This changing political climate is a trend that capital owners will resist in vain. Instead they should push for the form of taxation that is best for both them and for capitalism itself. A progressive net wealth tax is an annual levy on taxpayers' net worth — their total assets less their debts — paid at a rising rate above a tax-free amount.
Only a handful of countries have them, but they include some of the world's most successful economies such as Switzerland and Norway. In the US, a wealth tax has been proposed by Elizabeth Warren and Bernie Sanders, the two most leftwing candidates in the last presidential election. So far the Biden administration's willingness to raise taxes reveals no appetite for considering such a tax. Successful capitalists should hope for that to change.
All countries already tax wealth holdings. They just rarely tax them on a regular recurrent basis. Instead they impose levies on assets when they are exchanged from one form to another, as with capital gains tax on realisation and stamp duty on transactions, or when they are transferred from one person to another, as with inheritance and gift taxes. In addition, all countries levy recurrent taxes on wealth in the form of real estate.
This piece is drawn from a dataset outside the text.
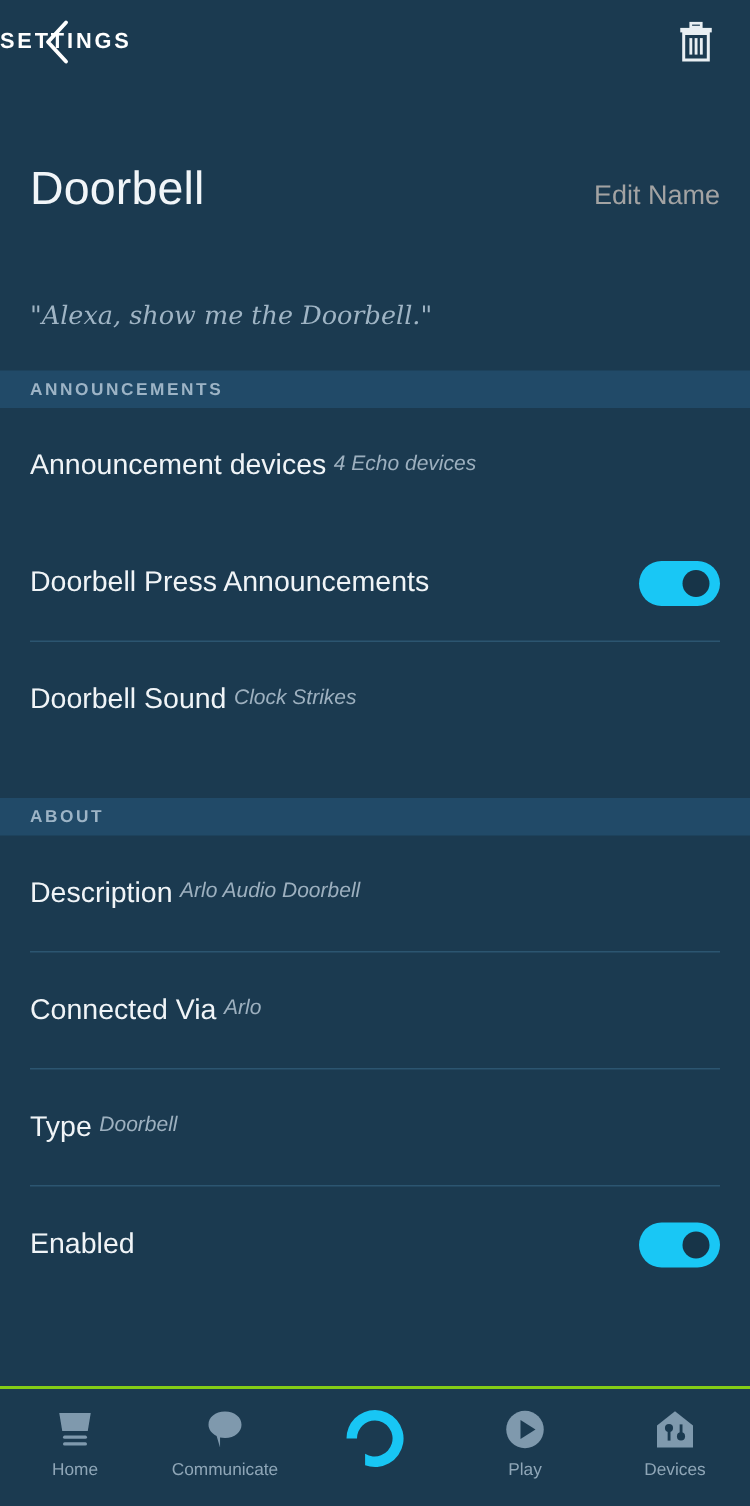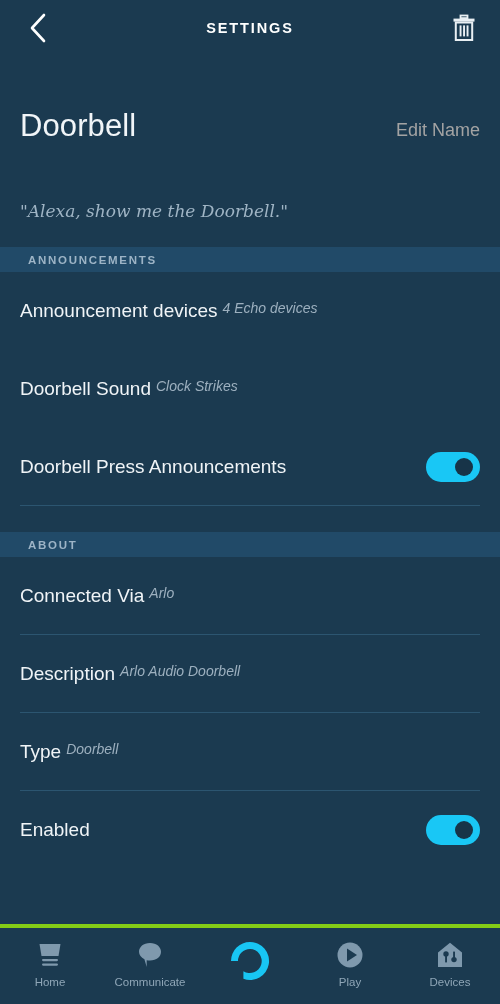"SETTINGS" .top-title { text-align: center -> left }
All of these make capitalism work less well. Taxing wealth only during transactions rewards hoarding rather than the deployment or reallocation of capital to whatever capitalists may think is the most productive use. It also discourages passing on wealth to young generations at the time they can make best use of it.
The incentives created by existing wealth taxes are not just inefficient. Some of them are outright perverse. Inheritance and gift taxes in effect impose a lighter burden on the assets of those who live longer or hoard their wealth more than on those who die sooner or pass it on faster. Property taxes are levied on gross capital wealth, so someone with a 90 per cent mortgage pays the same as someone who owns the same property outright and is ten times richer.
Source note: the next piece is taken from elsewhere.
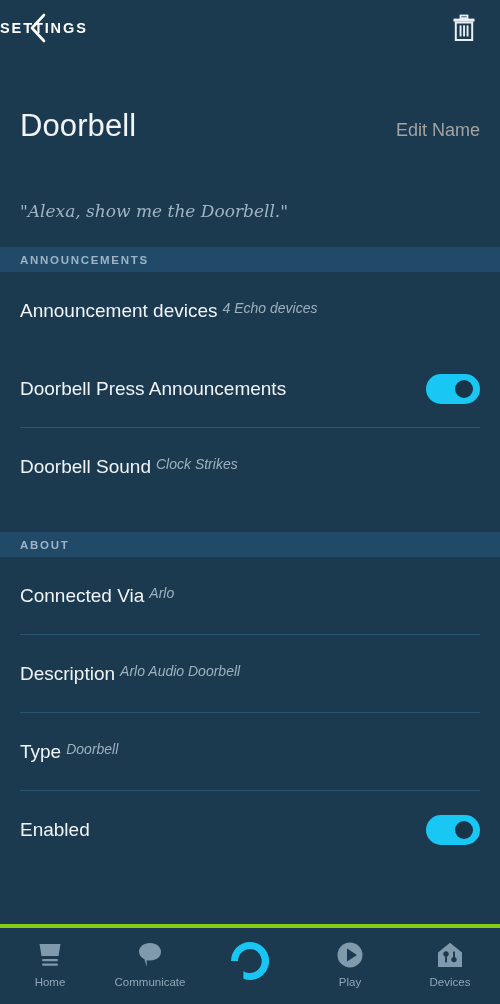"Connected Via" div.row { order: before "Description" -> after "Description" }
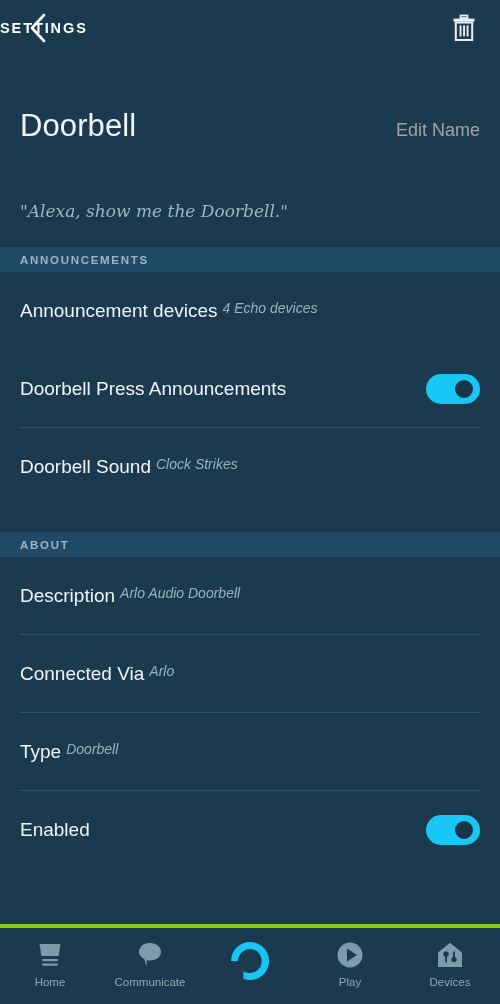"Home" .tabbar { border-top: 4px solid #84cc16 -> 2px solid #84cc16 }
Capital gains tax penalises those who make the best investment choices by taxing only the incremental growth in wealth and making losses deductible. It also ignores that the ability to pay tax depends on one's total holding rather than the amount by which it goes up. Simply put, such a regime redistributes from millionaires who invest well to billionaires who invest badly. A net wealth tax would do the opposite.
A net wealth tax also compares favourably with taxes on income flows from capital — corporate profits, dividend and interest income. They have in common that the greater your profit from investing a given amount of capital, the more you pay in tax. Again, if you invest a billion badly, you may be taxed less than if you invest a million very well.
With a net wealth tax, the tax burden is independent of the return. It follows that the most successful investors would keep more of their return and see their capital accumulate faster. It is the tax version of the New Testament's parable of the talents.
Over time, this would place more of the economy's capital in the hands of those who allocate it well. The model rewards success and strengthens capitalism's potential for creative destruction. A wealth tax that is also progressive would, in the course of time, support the growth of less concentrated wealth — more modest but more frequent well-invested fortunes.
The upshot is that, among all the ways to tax capital, a progressive net wealth tax is the regime friendliest to capitalism as well as the most supportive of a property-owning democracy. And that, surely, is the social model that best suits capitalists in the long run — even those ultra-rich but bad investors whom the wealth tax would hit hardest.